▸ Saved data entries
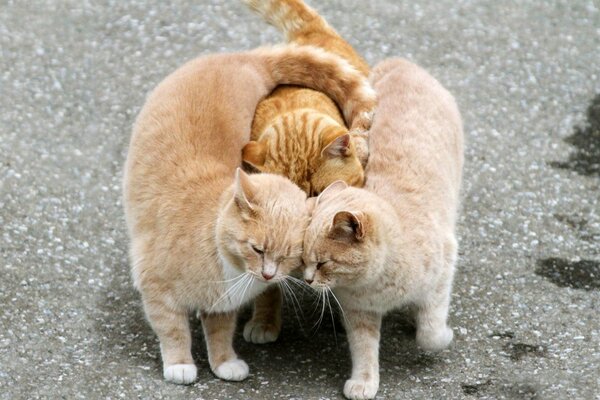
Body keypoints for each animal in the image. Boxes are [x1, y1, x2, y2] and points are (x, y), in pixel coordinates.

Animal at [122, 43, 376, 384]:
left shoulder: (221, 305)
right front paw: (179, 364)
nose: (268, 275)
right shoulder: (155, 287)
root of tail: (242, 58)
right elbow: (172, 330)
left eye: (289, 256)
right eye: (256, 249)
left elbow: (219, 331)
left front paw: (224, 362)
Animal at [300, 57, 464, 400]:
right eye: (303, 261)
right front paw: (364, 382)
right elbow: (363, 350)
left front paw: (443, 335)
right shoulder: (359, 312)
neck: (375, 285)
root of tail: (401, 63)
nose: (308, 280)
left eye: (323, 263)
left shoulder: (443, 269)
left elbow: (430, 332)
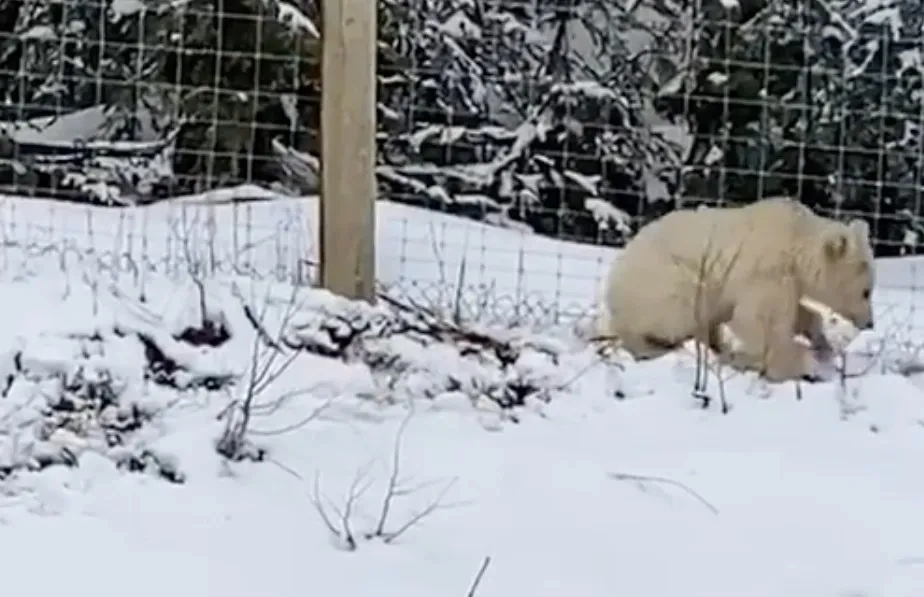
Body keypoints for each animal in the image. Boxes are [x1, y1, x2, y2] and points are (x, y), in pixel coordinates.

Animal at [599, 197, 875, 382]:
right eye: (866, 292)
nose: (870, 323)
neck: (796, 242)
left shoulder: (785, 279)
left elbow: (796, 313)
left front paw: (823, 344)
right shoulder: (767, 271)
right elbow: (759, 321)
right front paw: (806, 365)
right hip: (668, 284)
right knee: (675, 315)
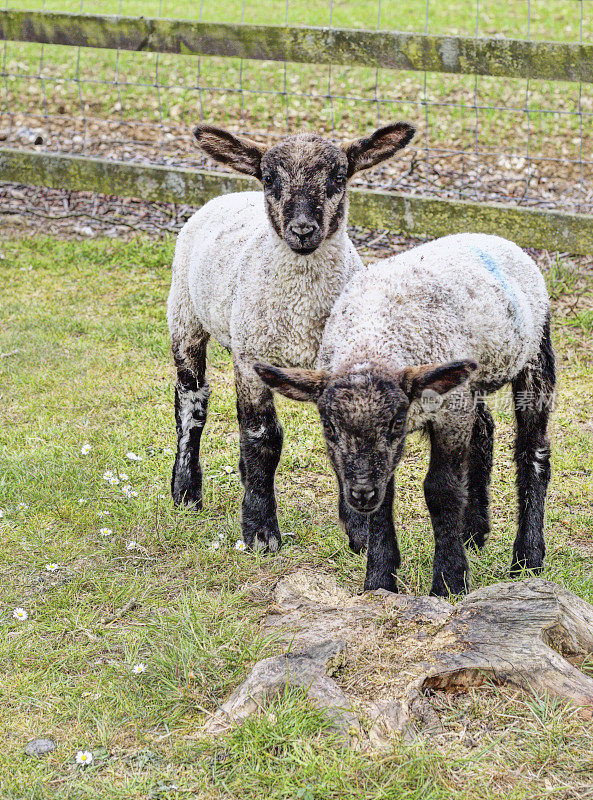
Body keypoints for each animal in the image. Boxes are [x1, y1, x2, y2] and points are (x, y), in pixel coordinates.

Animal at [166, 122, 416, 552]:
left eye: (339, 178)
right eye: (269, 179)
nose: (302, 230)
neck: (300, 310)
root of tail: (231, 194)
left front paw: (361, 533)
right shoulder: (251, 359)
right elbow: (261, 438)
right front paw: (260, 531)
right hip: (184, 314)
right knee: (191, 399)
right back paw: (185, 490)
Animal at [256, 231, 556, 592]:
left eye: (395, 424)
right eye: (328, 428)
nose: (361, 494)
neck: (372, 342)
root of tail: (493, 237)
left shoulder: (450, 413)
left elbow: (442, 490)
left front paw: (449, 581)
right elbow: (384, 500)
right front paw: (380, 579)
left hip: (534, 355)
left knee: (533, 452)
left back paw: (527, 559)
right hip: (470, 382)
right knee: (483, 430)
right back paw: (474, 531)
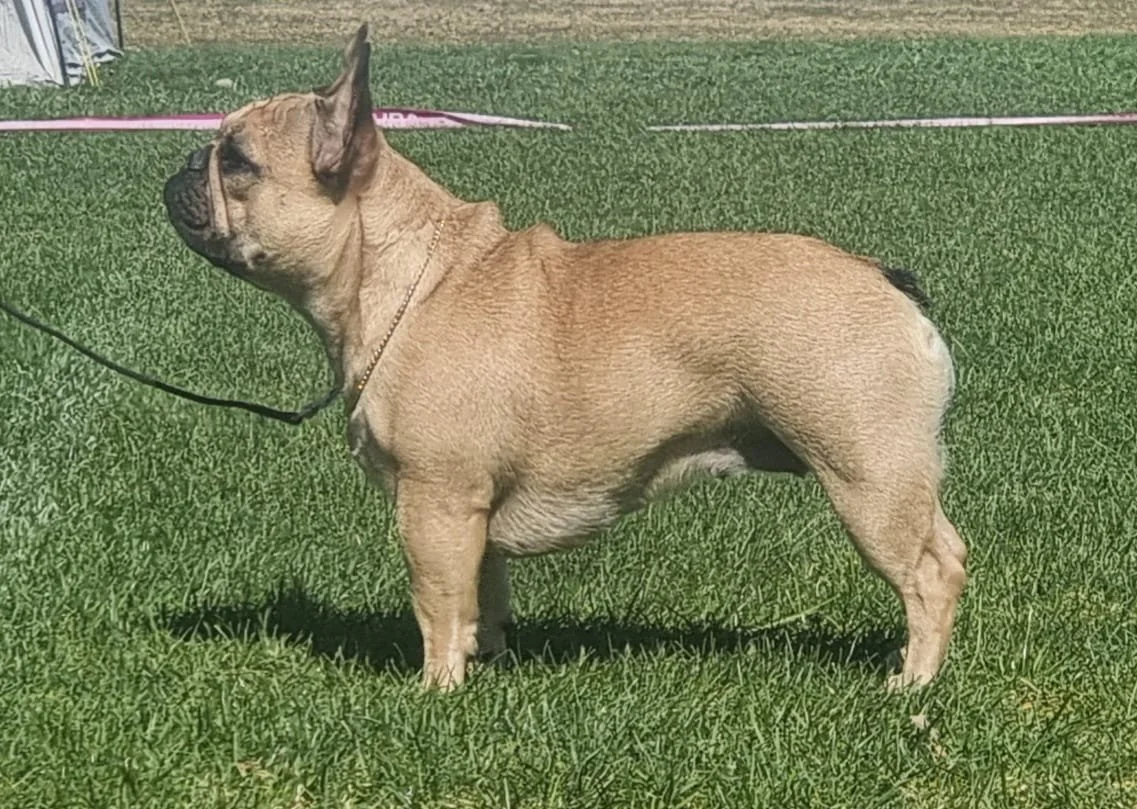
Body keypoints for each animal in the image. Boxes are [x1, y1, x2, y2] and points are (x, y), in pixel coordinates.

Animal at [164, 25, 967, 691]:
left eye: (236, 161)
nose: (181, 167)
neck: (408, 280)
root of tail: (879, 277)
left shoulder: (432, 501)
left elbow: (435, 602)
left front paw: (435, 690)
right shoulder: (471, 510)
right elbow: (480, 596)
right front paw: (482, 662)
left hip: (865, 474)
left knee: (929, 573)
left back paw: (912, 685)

...

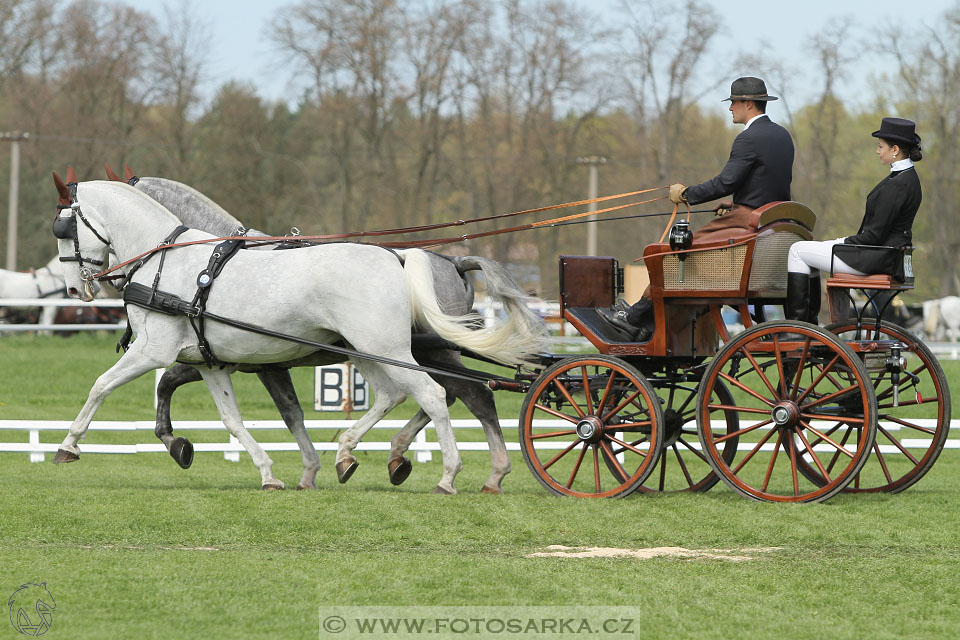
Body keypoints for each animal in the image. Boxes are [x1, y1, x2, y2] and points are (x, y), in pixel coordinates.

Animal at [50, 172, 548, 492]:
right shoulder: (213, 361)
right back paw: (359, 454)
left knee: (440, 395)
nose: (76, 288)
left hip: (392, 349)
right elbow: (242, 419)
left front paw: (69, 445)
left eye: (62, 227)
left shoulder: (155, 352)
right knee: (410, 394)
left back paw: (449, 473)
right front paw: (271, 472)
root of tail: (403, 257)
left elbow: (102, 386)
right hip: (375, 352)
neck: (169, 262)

* * *

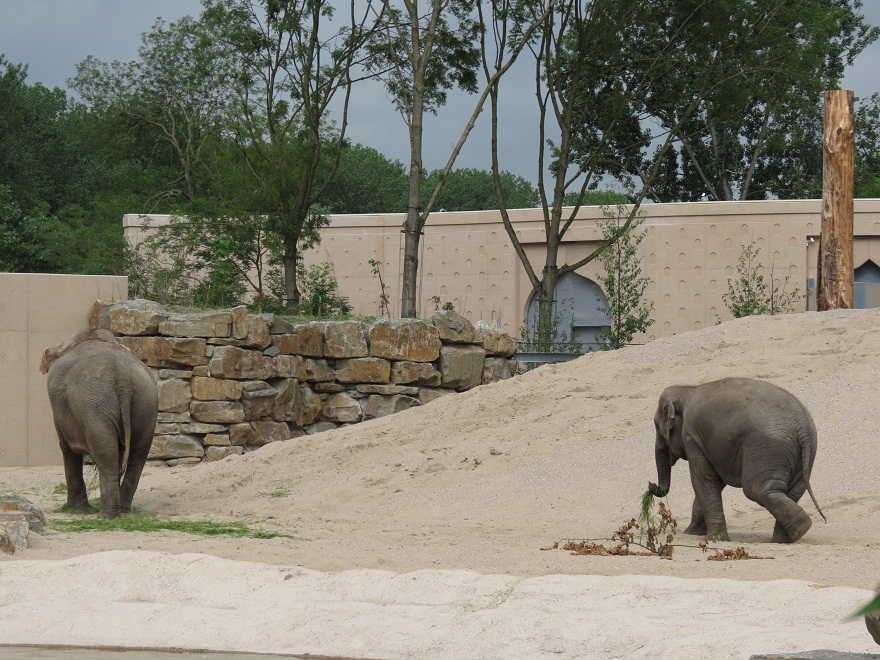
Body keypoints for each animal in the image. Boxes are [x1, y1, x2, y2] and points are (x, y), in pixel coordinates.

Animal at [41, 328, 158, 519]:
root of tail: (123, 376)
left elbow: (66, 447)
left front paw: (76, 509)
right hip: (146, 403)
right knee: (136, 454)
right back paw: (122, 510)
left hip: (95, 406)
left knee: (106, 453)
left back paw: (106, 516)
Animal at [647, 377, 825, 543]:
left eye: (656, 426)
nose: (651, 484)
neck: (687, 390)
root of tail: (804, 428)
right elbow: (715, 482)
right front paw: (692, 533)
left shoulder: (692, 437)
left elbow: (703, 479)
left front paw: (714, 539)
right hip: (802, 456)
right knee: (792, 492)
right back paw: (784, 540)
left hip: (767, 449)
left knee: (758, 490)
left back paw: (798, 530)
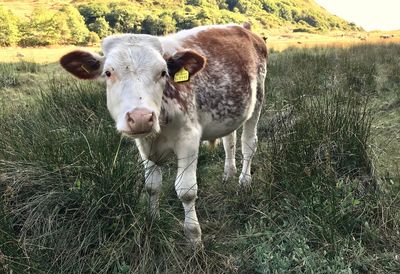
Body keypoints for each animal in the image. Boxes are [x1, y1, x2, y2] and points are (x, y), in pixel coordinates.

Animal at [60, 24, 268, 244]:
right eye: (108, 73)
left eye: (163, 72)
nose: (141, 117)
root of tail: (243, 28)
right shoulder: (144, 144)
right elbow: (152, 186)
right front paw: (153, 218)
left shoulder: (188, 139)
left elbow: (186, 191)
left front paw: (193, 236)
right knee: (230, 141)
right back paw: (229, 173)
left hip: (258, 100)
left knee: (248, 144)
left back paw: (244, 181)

▸ Work to be completed
Above this instruction are the records; retype exactly the lines from the one containing "right knee: (230, 141)" up to and including the one containing "left back paw: (244, 181)".

▸ Answer section
right knee: (230, 141)
right back paw: (229, 173)
left hip: (258, 100)
left knee: (248, 144)
left back paw: (244, 181)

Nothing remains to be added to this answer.